Structure of a family. Language families can be divided into smaller phylogenetic units, conventionally referred to as branches of the family because the history of a language family is often represented as a tree diagram. A family is a monophyletic unit; all its members derive from a common ancestor, and all attested descendants of that ancestor are included in the family. Some taxonomists restrict the term family to a certain level, but there is little consensus in how to do so. Those who affix such labels also subdivide branches into groups, and groups into complexes. A top-level (i.e., the largest) family is often called a phylum or stock. The closer the branches are to each other, the closer the languages will be related. This means if a branch off of a proto-language is 4 branches down and there is also a sister language to that fourth branch, than each of the two sister languages are more closely related to each other than to that common ancestral proto-language. The term macrofamily or superfamily is sometimes applied to proposed groupings of language families whose status as phylogenetic units is generally considered to be unsubstantiated by accepted historical linguistic methods. For example, the Celtic, Germanic, Slavic, Italic, and Indo-Iranian language families are branches of a larger Indo-European language family. There is a remarkably similar pattern shown by the linguistic tree and the genetic tree of human ancestry that was verified statistically. Languages interpreted in terms of the putative phylogenetic tree of human languages are transmitted to a great extent vertically (by ancestry) as opposed to horizontally (by spatial diffusion).

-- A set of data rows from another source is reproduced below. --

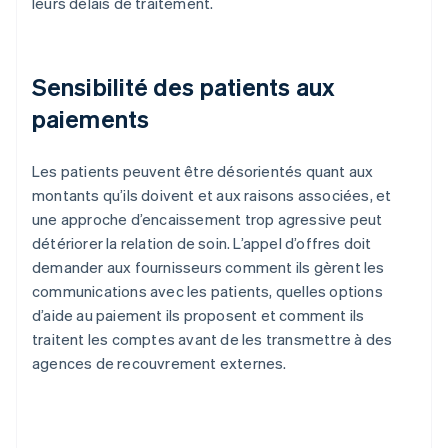
leurs délais de traitement.
Sensibilité des patients aux
paiements
Les patients peuvent être désorientés quant aux
montants qu’ils doivent et aux raisons associées, et
une approche d’encaissement trop agressive peut
détériorer la relation de soin. L’appel d’offres doit
demander aux fournisseurs comment ils gèrent les
communications avec les patients, quelles options
d’aide au paiement ils proposent et comment ils
traitent les comptes avant de les transmettre à des
agences de recouvrement externes.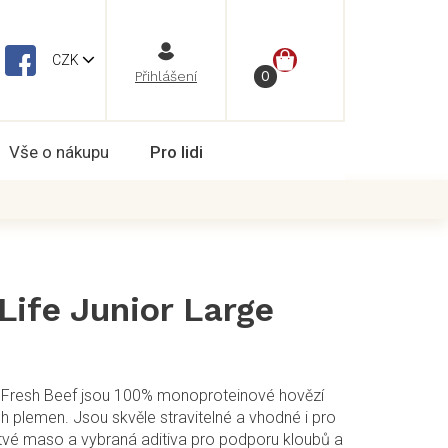
NÁKUPNÍ
CZK
Vše o nákupu
Pro lidi
KOŠÍK
Life Junior Large
ge Fresh Beef jsou 100% monoproteinové hovězí
h plemen. Jsou skvěle stravitelné a vhodné i pro
rstvé maso a vybraná aditiva pro podporu kloubů a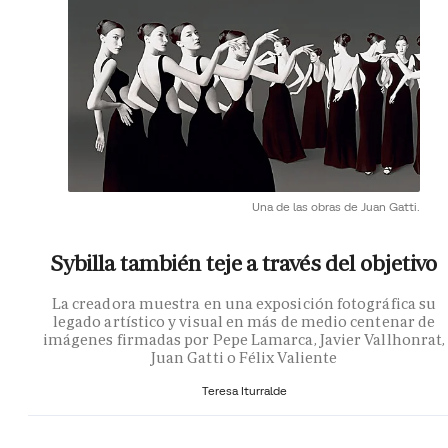
Una de las obras de Juan Gatti.
Sybilla también teje a través del objetivo
La creadora muestra en una exposición fotográfica su
legado artístico y visual en más de medio centenar de
imágenes firmadas por Pepe Lamarca, Javier Vallhonrat,
Juan Gatti o Félix Valiente
Teresa Iturralde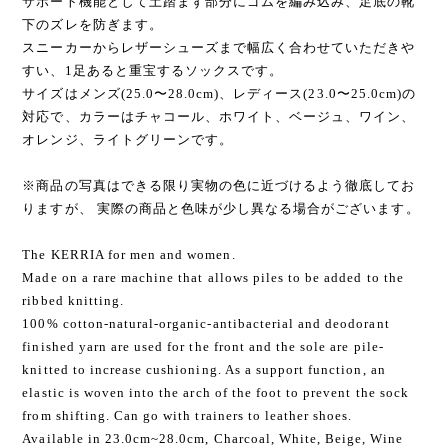
サポート機能として土踏まず部分にゴムを編み込み、足底の靴
下のズレを防ぎます。
スニーカーからレザーシューズまで幅広く合わせていただきや
すい、1足あると重宝するソックスです。
サイズはメンズ(25.0〜28.0cm)、レディース(23.0〜25.0cm)の
対応で、カラーはチャコール、ホワイト、ベージュ、ワイン、
オレンジ、ライトグリーンです。
※商品の写真はできる限り実物の色に近づけるよう徹底してお
りますが、 実際の商品と色味が少し異なる場合がございます。
The KERRIA for men and women.
Made on a rare machine that allows piles to be added to the
ribbed knitting.
100% cotton-natural-organic-antibacterial and deodorant
finished yarn are used for the front and the sole are pile-
knitted to increase cushioning. As a support function, an
elastic is woven into the arch of the foot to prevent the sock
from shifting. Can go with trainers to leather shoes.
Available in 23.0cm~28.0cm, Charcoal, White, Beige, Wine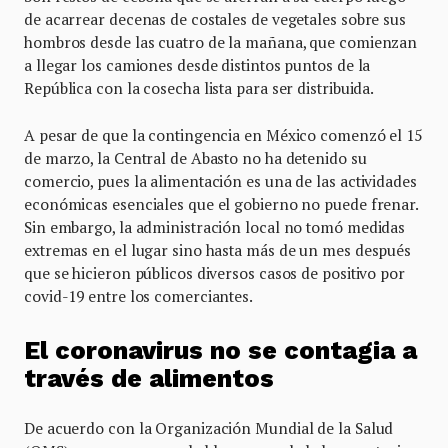
de acarrear decenas de costales de vegetales sobre sus
hombros desde las cuatro de la mañana, que comienzan
a llegar los camiones desde distintos puntos de la
República con la cosecha lista para ser distribuida.
A pesar de que la contingencia en México comenzó el 15
de marzo, la Central de Abasto no ha detenido su
comercio, pues la alimentación es una de las actividades
económicas esenciales que el gobierno no puede frenar.
Sin embargo, la administración local no tomó medidas
extremas en el lugar sino hasta más de un mes después
que se hicieron públicos diversos casos de positivo por
covid-19 entre los comerciantes.
El coronavirus no se contagia a
través de alimentos
De acuerdo con la Organización Mundial de la Salud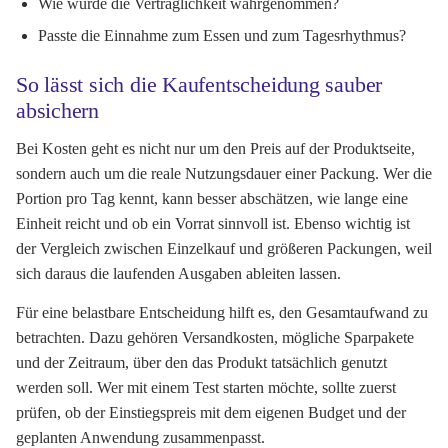
Wie wurde die Verträglichkeit wahrgenommen?
Passte die Einnahme zum Essen und zum Tagesrhythmus?
So lässt sich die Kaufentscheidung sauber
absichern
Bei Kosten geht es nicht nur um den Preis auf der Produktseite,
sondern auch um die reale Nutzungsdauer einer Packung. Wer die
Portion pro Tag kennt, kann besser abschätzen, wie lange eine
Einheit reicht und ob ein Vorrat sinnvoll ist. Ebenso wichtig ist
der Vergleich zwischen Einzelkauf und größeren Packungen, weil
sich daraus die laufenden Ausgaben ableiten lassen.
Für eine belastbare Entscheidung hilft es, den Gesamtaufwand zu
betrachten. Dazu gehören Versandkosten, mögliche Sparpakete
und der Zeitraum, über den das Produkt tatsächlich genutzt
werden soll. Wer mit einem Test starten möchte, sollte zuerst
prüfen, ob der Einstiegspreis mit dem eigenen Budget und der
geplanten Anwendung zusammenpasst.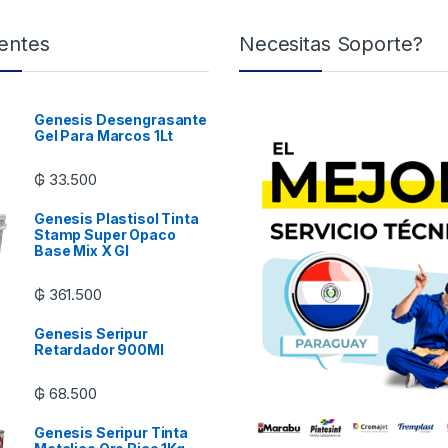
entes
Necesitas Soporte?
Genesis Desengrasante
Gel Para Marcos 1Lt
₲
33.500
Genesis Plastisol Tinta
Stamp Super Opaco
Base Mix X Gl
₲
361.500
Genesis Seripur
Retardador 900Ml
₲
68.500
Genesis Seripur Tinta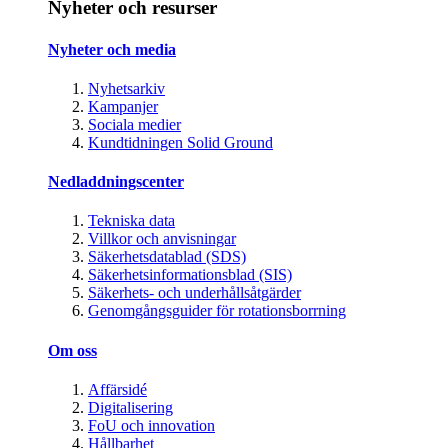
Nyheter och resurser
Nyheter och media
Nyhetsarkiv
Kampanjer
Sociala medier
Kundtidningen Solid Ground
Nedladdningscenter
Tekniska data
Villkor och anvisningar
Säkerhetsdatablad (SDS)
Säkerhetsinformationsblad (SIS)
Säkerhets- och underhållsåtgärder
Genomgångsguider för rotationsborrning
Om oss
Affärsidé
Digitalisering
FoU och innovation
Hållbarhet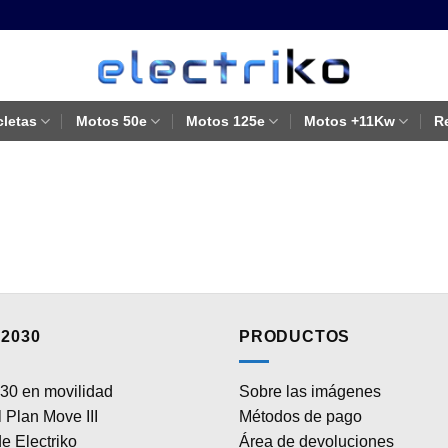
cletas
Motos 50e
Motos 125e
Motos +11Kw
R
2030
PRODUCTOS
30 en movilidad
Sobre las imágenes
 Plan Move III
Métodos de pago
e Electriko
Área de devoluciones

How do linguists establish relationships among languages?
Sometimes it is relatively easy to establish relationships among languages. Let us look at the Romance languages. We know that Italian is a descendant of Latin, a language that was spoken in Italy two thousand years ago, and one which left a great number of written documents. The Roman conquest helped spread Latin throughout Europe where it eventually developed into regional dialects. When the Roman Empire broke up, these regional dialects evolved into the modern Romance languages that we know today: French, Italian, Portuguese, Spanish, and others. These languages form the Romance branch of the Indo-European language family.
What if the ancestral language left no records?
The case with Romance languages is unusually easy because their common ancestor — Latin — left many written documents. In most cases, however, the ancestral language was not written. As a result, linguists look at similarities among its modern descendants to establish common origins. Where do these mystery languages belong?As it turns out, Latvian belongs to the Baltic branch of the Indo-European language family, Albanian has no close relatives and does not belong to any of the branches of the Indo-European language family, and Basque does not belong to any language family at all. In fact, it is a language isolate, i.e., a language that cannot be reliably assigned to any established language family.
What if there are no records, and we know little about the languages?
In many parts of the world, there are no written records, and we don’t know enough about the languages themselves. Consequently, we have to resort to grouping languages on the basis of geography. This is the case with many of the aboriginal languages of Australia, the native Indian languages of the Americas, the tribal languages of Africa, and countless other languages all over the world.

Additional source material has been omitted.